Flour Power

Bread, pastries, cakes and cookies = all the things I love to make and eat. If I had not been blessed with such a sweet tooth, I would be a lot thinner. My only saving grace is that I am pretty good at not sampling everything I bake. I lose my appetite after spending hours on my feet trying to create. Let’s talk about the main ingredient to all of these wonderful things: flour.

I’m sure everyone has regular flour in his or her pantry but if you are going to bake a flaky scone or a crusty baguette, or simple al dente pasta, it will depend a great deal on the type of flour you use. Believe it or not, simple All Purpose flour may not be enough. You need a lot of highly developed gluten in dough to produce sturdy bread. A dough or batter with little gluten makes tender baked goods. Unfortunately you cannot judge flour by its appearance, knowing its protein content is the key to how it will perform in baking. Baking, unlike cooking, is more of a science and there are many factors that affect the outcome of your baking endeavor. Choosing the correct flour can be a task in itself.

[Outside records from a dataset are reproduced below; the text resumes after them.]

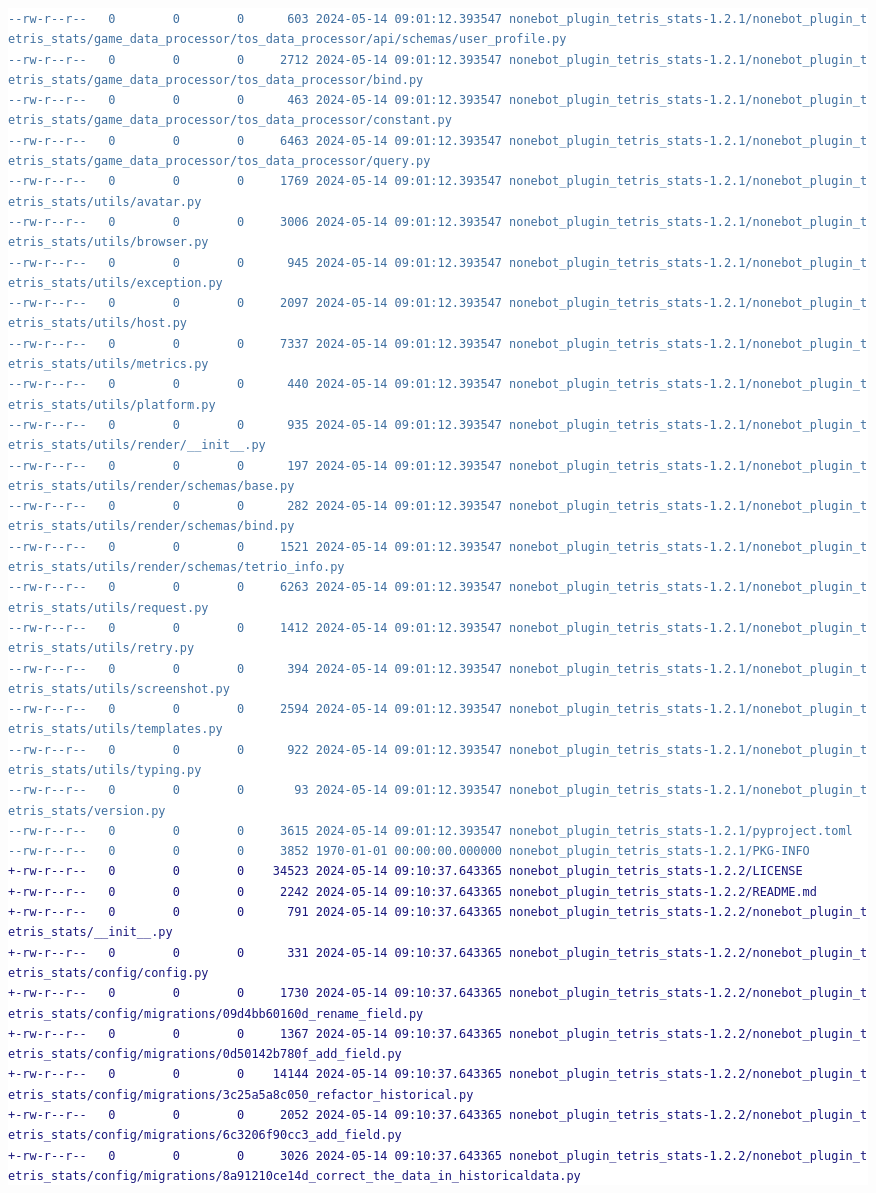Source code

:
 ```diff
--rw-r--r--   0        0        0      603 2024-05-14 09:01:12.393547 nonebot_plugin_tetris_stats-1.2.1/nonebot_plugin_tetris_stats/game_data_processor/tos_data_processor/api/schemas/user_profile.py
--rw-r--r--   0        0        0     2712 2024-05-14 09:01:12.393547 nonebot_plugin_tetris_stats-1.2.1/nonebot_plugin_tetris_stats/game_data_processor/tos_data_processor/bind.py
--rw-r--r--   0        0        0      463 2024-05-14 09:01:12.393547 nonebot_plugin_tetris_stats-1.2.1/nonebot_plugin_tetris_stats/game_data_processor/tos_data_processor/constant.py
--rw-r--r--   0        0        0     6463 2024-05-14 09:01:12.393547 nonebot_plugin_tetris_stats-1.2.1/nonebot_plugin_tetris_stats/game_data_processor/tos_data_processor/query.py
--rw-r--r--   0        0        0     1769 2024-05-14 09:01:12.393547 nonebot_plugin_tetris_stats-1.2.1/nonebot_plugin_tetris_stats/utils/avatar.py
--rw-r--r--   0        0        0     3006 2024-05-14 09:01:12.393547 nonebot_plugin_tetris_stats-1.2.1/nonebot_plugin_tetris_stats/utils/browser.py
--rw-r--r--   0        0        0      945 2024-05-14 09:01:12.393547 nonebot_plugin_tetris_stats-1.2.1/nonebot_plugin_tetris_stats/utils/exception.py
--rw-r--r--   0        0        0     2097 2024-05-14 09:01:12.393547 nonebot_plugin_tetris_stats-1.2.1/nonebot_plugin_tetris_stats/utils/host.py
--rw-r--r--   0        0        0     7337 2024-05-14 09:01:12.393547 nonebot_plugin_tetris_stats-1.2.1/nonebot_plugin_tetris_stats/utils/metrics.py
--rw-r--r--   0        0        0      440 2024-05-14 09:01:12.393547 nonebot_plugin_tetris_stats-1.2.1/nonebot_plugin_tetris_stats/utils/platform.py
--rw-r--r--   0        0        0      935 2024-05-14 09:01:12.393547 nonebot_plugin_tetris_stats-1.2.1/nonebot_plugin_tetris_stats/utils/render/__init__.py
--rw-r--r--   0        0        0      197 2024-05-14 09:01:12.393547 nonebot_plugin_tetris_stats-1.2.1/nonebot_plugin_tetris_stats/utils/render/schemas/base.py
--rw-r--r--   0        0        0      282 2024-05-14 09:01:12.393547 nonebot_plugin_tetris_stats-1.2.1/nonebot_plugin_tetris_stats/utils/render/schemas/bind.py
--rw-r--r--   0        0        0     1521 2024-05-14 09:01:12.393547 nonebot_plugin_tetris_stats-1.2.1/nonebot_plugin_tetris_stats/utils/render/schemas/tetrio_info.py
--rw-r--r--   0        0        0     6263 2024-05-14 09:01:12.393547 nonebot_plugin_tetris_stats-1.2.1/nonebot_plugin_tetris_stats/utils/request.py
--rw-r--r--   0        0        0     1412 2024-05-14 09:01:12.393547 nonebot_plugin_tetris_stats-1.2.1/nonebot_plugin_tetris_stats/utils/retry.py
--rw-r--r--   0        0        0      394 2024-05-14 09:01:12.393547 nonebot_plugin_tetris_stats-1.2.1/nonebot_plugin_tetris_stats/utils/screenshot.py
--rw-r--r--   0        0        0     2594 2024-05-14 09:01:12.393547 nonebot_plugin_tetris_stats-1.2.1/nonebot_plugin_tetris_stats/utils/templates.py
--rw-r--r--   0        0        0      922 2024-05-14 09:01:12.393547 nonebot_plugin_tetris_stats-1.2.1/nonebot_plugin_tetris_stats/utils/typing.py
--rw-r--r--   0        0        0       93 2024-05-14 09:01:12.393547 nonebot_plugin_tetris_stats-1.2.1/nonebot_plugin_tetris_stats/version.py
--rw-r--r--   0        0        0     3615 2024-05-14 09:01:12.393547 nonebot_plugin_tetris_stats-1.2.1/pyproject.toml
--rw-r--r--   0        0        0     3852 1970-01-01 00:00:00.000000 nonebot_plugin_tetris_stats-1.2.1/PKG-INFO
+-rw-r--r--   0        0        0    34523 2024-05-14 09:10:37.643365 nonebot_plugin_tetris_stats-1.2.2/LICENSE
+-rw-r--r--   0        0        0     2242 2024-05-14 09:10:37.643365 nonebot_plugin_tetris_stats-1.2.2/README.md
+-rw-r--r--   0        0        0      791 2024-05-14 09:10:37.643365 nonebot_plugin_tetris_stats-1.2.2/nonebot_plugin_tetris_stats/__init__.py
+-rw-r--r--   0        0        0      331 2024-05-14 09:10:37.643365 nonebot_plugin_tetris_stats-1.2.2/nonebot_plugin_tetris_stats/config/config.py
+-rw-r--r--   0        0        0     1730 2024-05-14 09:10:37.643365 nonebot_plugin_tetris_stats-1.2.2/nonebot_plugin_tetris_stats/config/migrations/09d4bb60160d_rename_field.py
+-rw-r--r--   0        0        0     1367 2024-05-14 09:10:37.643365 nonebot_plugin_tetris_stats-1.2.2/nonebot_plugin_tetris_stats/config/migrations/0d50142b780f_add_field.py
+-rw-r--r--   0        0        0    14144 2024-05-14 09:10:37.643365 nonebot_plugin_tetris_stats-1.2.2/nonebot_plugin_tetris_stats/config/migrations/3c25a5a8c050_refactor_historical.py
+-rw-r--r--   0        0        0     2052 2024-05-14 09:10:37.643365 nonebot_plugin_tetris_stats-1.2.2/nonebot_plugin_tetris_stats/config/migrations/6c3206f90cc3_add_field.py
+-rw-r--r--   0        0        0     3026 2024-05-14 09:10:37.643365 nonebot_plugin_tetris_stats-1.2.2/nonebot_plugin_tetris_stats/config/migrations/8a91210ce14d_correct_the_data_in_historicaldata.py
```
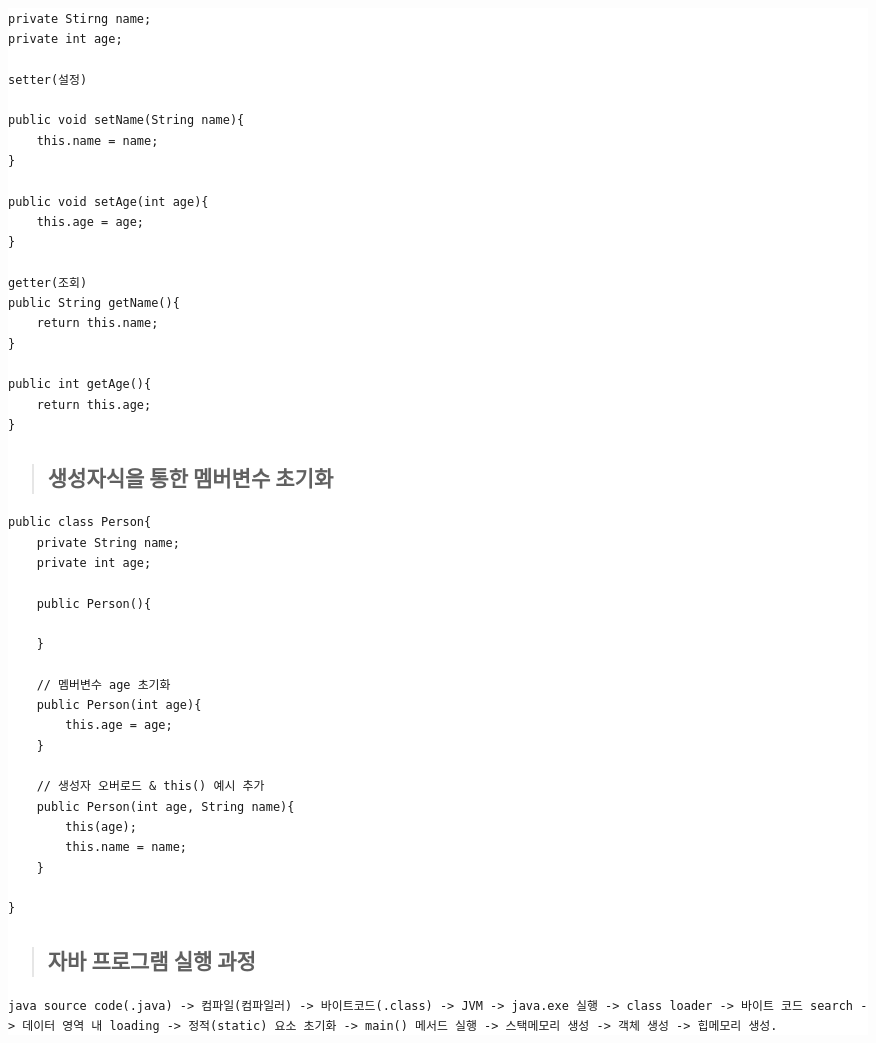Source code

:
 ```
private Stirng name;
private int age;

setter(설정)

public void setName(String name){
    this.name = name;
}

public void setAge(int age){
    this.age = age;
}

getter(조회)
public String getName(){
    return this.name;
}

public int getAge(){
    return this.age;
}

```

> ## 생성자식을 통한 멤버변수 초기화
```
public class Person{
    private String name;
    private int age;

    public Person(){

    }

    // 멤버변수 age 초기화
    public Person(int age){
        this.age = age;
    }

    // 생성자 오버로드 & this() 예시 추가
    public Person(int age, String name){
        this(age);
        this.name = name;
    }

}
```


> ## 자바 프로그램 실행 과정

```
java source code(.java) -> 컴파일(컴파일러) -> 바이트코드(.class) -> JVM -> java.exe 실행 -> class loader -> 바이트 코드 search -> 데이터 영역 내 loading -> 정적(static) 요소 초기화 -> main() 메서드 실행 -> 스택메모리 생성 -> 객체 생성 -> 힙메모리 생성.
```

We can thank the Spanish for bringing wheat to the Americas in 1519. And from wheat comes the kernels that are separated from the hulls. Then the hulls are milled. The wheat kernel is made up of 83% endosperm, 14% bran and 3% germ. It is crushed and sifted, removing the germ and the end result is flour. Many types of flour can be bleached. Freshly milled flour makes sticky dough and poor quality baked goods. As flour is exposed to the air, oxygen combines with yellowish pigments and bleaches the flour. Unbleached flour hasn’t been treated to remove color, but may contain oxidizers. It is usually higher in protein than bleached flour. Typically there is no real nutritional difference between bleached and unbleached flour. Unbleached flour is more expensive because it takes longer (about 2 weeks) to mature. U.S. law requires that all flours not containing wheat germ must have niacin, riboflavin, thiamin and iron added, and then the flour is labeled enriched.

The big question now is, what flour to use? High protein flour that makes a lot of gluten can be an advantage or a disadvantage, depending on what you are making. You want gluten in yeast breads and any dough that needs strength, like pasta. You don’t want gluten when your dough is leavened with baking powder or baking soda, or you want a tender piecrust. As yeast in dough ferments, it releases carbon-dioxide gas into the bubbles and gently inflates them. Gluten holds these bubbles in, so without enough gluten, these bubbles would pop and your bread would be dense and heavy.

Chemical leavens need just the opposite kind of dough. Heavy elastic networks of gluten hold down chemical leavens and make them less effective.

Steam leavened products like puff pastry are solely dependent on hundreds of paper thin layers of dough that will puff and separate when steam is created during baking. These layers must be strong enough to hold the steam. Strudel dough is also extremely thin and delicate when baked, but that is only because it has enough elastic gluten so the dough can be stretched until it’s as thin as tissue.

There are many choices of flours on the market, millers blend flours from different streams of wheat to make flour for specific uses.

Whole Wheat flour contains germ and bran and it makes heavier bread. Often it is combined with high protein white flour for a lighter loaf.

Durum wheat flour, which is also called semolina, is moderately high protein. It has a very hard kernel that has its starch encased in protein. This keeps product like pasta from becoming a starchy mess when overcooked.

Cake flour is low in protein and high in starch and very finely ground to make tender fine textured cakes. Like all white flours, it is bleached with chlorine gas to make it white and also makes it slightly acidic. The acidity makes cakes set faster and have a finer texture. The flour is much whiter because it contains less of the gluten producing proteins. Pastry flour is also low protein flour, but it is not chlorinated.

All-purpose flour can be almost anything; the millers can blend flour with any protein content they want and call it all-purpose. Southern mills traditionally process low-protein, soft, winter wheat. Northern mills process high-protein, hard, spring wheat. Self-rising is a moderate-to-low-protein flour that includes chemical leavens such as baking powder.

Bread flour is high-protein flour and, of course, is ideal for yeast dough. You can also select Artisan bread flour, in which the protein can be even higher, so you will most likely need to add more liquid. Otherwise, the flour will absorb more water due to the higher protein.

That should get you started on the right path of what type of flour you should consider using to make your next creation. Experiment a bit to arrive at a taste that you enjoy the most and remember most of all to have fun!